• YOUR ASSIGNMENT: Reproduce the first line of the entries that follow and each later line, word for word, ending with the one containing "разъяснений мы инициировали".
******************************
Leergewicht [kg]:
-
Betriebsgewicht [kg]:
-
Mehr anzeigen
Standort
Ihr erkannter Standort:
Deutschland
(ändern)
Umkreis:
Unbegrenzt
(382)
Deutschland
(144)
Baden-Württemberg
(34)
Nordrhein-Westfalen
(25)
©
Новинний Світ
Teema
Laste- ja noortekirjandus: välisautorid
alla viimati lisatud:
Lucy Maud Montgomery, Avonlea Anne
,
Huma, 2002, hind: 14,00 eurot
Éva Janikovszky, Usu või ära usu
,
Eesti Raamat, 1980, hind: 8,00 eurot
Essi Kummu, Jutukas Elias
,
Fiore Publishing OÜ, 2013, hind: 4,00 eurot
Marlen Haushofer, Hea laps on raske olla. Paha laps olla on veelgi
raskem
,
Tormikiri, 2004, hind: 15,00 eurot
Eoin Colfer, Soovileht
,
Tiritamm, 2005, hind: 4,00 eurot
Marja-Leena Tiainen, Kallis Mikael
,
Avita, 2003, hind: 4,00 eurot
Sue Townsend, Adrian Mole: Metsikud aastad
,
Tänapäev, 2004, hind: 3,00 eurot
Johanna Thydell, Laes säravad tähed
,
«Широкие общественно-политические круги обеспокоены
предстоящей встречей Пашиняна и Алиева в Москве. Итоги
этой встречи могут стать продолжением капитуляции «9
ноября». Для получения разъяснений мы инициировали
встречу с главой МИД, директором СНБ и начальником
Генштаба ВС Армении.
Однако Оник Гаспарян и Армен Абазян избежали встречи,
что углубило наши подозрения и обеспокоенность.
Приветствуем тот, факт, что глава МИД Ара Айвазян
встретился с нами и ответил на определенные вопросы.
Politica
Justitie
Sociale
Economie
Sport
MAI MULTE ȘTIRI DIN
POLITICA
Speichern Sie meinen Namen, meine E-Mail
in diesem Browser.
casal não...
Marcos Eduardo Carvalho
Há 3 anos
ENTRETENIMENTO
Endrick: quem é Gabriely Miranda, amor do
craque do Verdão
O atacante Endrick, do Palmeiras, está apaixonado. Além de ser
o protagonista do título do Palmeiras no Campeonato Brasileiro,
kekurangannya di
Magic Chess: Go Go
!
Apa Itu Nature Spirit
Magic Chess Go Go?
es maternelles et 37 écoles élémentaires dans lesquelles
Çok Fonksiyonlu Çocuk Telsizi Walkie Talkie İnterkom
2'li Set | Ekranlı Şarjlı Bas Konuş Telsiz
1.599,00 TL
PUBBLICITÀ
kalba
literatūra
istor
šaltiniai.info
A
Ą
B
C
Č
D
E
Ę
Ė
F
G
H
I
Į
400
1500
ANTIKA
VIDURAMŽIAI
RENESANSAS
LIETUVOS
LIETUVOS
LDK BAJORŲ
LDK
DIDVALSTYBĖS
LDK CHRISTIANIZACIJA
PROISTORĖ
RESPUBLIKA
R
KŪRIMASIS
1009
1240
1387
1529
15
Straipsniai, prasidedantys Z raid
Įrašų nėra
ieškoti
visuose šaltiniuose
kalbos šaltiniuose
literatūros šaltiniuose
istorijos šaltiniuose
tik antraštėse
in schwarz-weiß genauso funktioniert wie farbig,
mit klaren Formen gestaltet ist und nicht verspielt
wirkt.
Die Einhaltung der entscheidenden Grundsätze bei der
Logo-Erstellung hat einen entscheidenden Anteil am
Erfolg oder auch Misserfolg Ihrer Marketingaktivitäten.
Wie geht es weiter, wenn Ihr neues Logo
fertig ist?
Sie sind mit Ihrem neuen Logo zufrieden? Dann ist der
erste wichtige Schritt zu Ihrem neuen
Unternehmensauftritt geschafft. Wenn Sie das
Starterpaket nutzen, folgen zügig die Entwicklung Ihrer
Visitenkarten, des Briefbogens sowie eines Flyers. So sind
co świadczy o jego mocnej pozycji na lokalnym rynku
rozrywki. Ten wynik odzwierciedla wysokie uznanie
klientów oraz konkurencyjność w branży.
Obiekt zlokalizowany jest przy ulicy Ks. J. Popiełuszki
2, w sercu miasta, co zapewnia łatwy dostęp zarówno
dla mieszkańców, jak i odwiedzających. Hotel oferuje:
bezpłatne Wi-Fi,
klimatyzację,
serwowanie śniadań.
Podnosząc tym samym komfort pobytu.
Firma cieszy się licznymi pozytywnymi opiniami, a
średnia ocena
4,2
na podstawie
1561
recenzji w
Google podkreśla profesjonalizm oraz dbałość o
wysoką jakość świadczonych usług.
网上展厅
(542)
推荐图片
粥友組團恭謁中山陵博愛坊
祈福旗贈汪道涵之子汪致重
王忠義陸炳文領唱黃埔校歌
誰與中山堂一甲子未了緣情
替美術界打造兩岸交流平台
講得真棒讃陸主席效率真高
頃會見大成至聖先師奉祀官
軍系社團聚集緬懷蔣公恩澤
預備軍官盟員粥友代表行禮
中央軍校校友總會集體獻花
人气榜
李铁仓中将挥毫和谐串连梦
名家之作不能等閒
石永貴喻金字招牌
******************************
• RESPONSE BOX:
Leergewicht [kg]:
-
Betriebsgewicht [kg]:
-
Mehr anzeigen
Standort
Ihr erkannter Standort:
Deutschland
(ändern)
Umkreis:
Unbegrenzt
(382)
Deutschland
(144)
Baden-Württemberg
(34)
Nordrhein-Westfalen
(25)
©
Новинний Світ
Teema
Laste- ja noortekirjandus: välisautorid
alla viimati lisatud:
Lucy Maud Montgomery, Avonlea Anne
,
Huma, 2002, hind: 14,00 eurot
Éva Janikovszky, Usu või ära usu
,
Eesti Raamat, 1980, hind: 8,00 eurot
Essi Kummu, Jutukas Elias
,
Fiore Publishing OÜ, 2013, hind: 4,00 eurot
Marlen Haushofer, Hea laps on raske olla. Paha laps olla on veelgi
raskem
,
Tormikiri, 2004, hind: 15,00 eurot
Eoin Colfer, Soovileht
,
Tiritamm, 2005, hind: 4,00 eurot
Marja-Leena Tiainen, Kallis Mikael
,
Avita, 2003, hind: 4,00 eurot
Sue Townsend, Adrian Mole: Metsikud aastad
,
Tänapäev, 2004, hind: 3,00 eurot
Johanna Thydell, Laes säravad tähed
,
«Широкие общественно-политические круги обеспокоены
предстоящей встречей Пашиняна и Алиева в Москве. Итоги
этой встречи могут стать продолжением капитуляции «9
ноября». Для получения разъяснений мы инициировали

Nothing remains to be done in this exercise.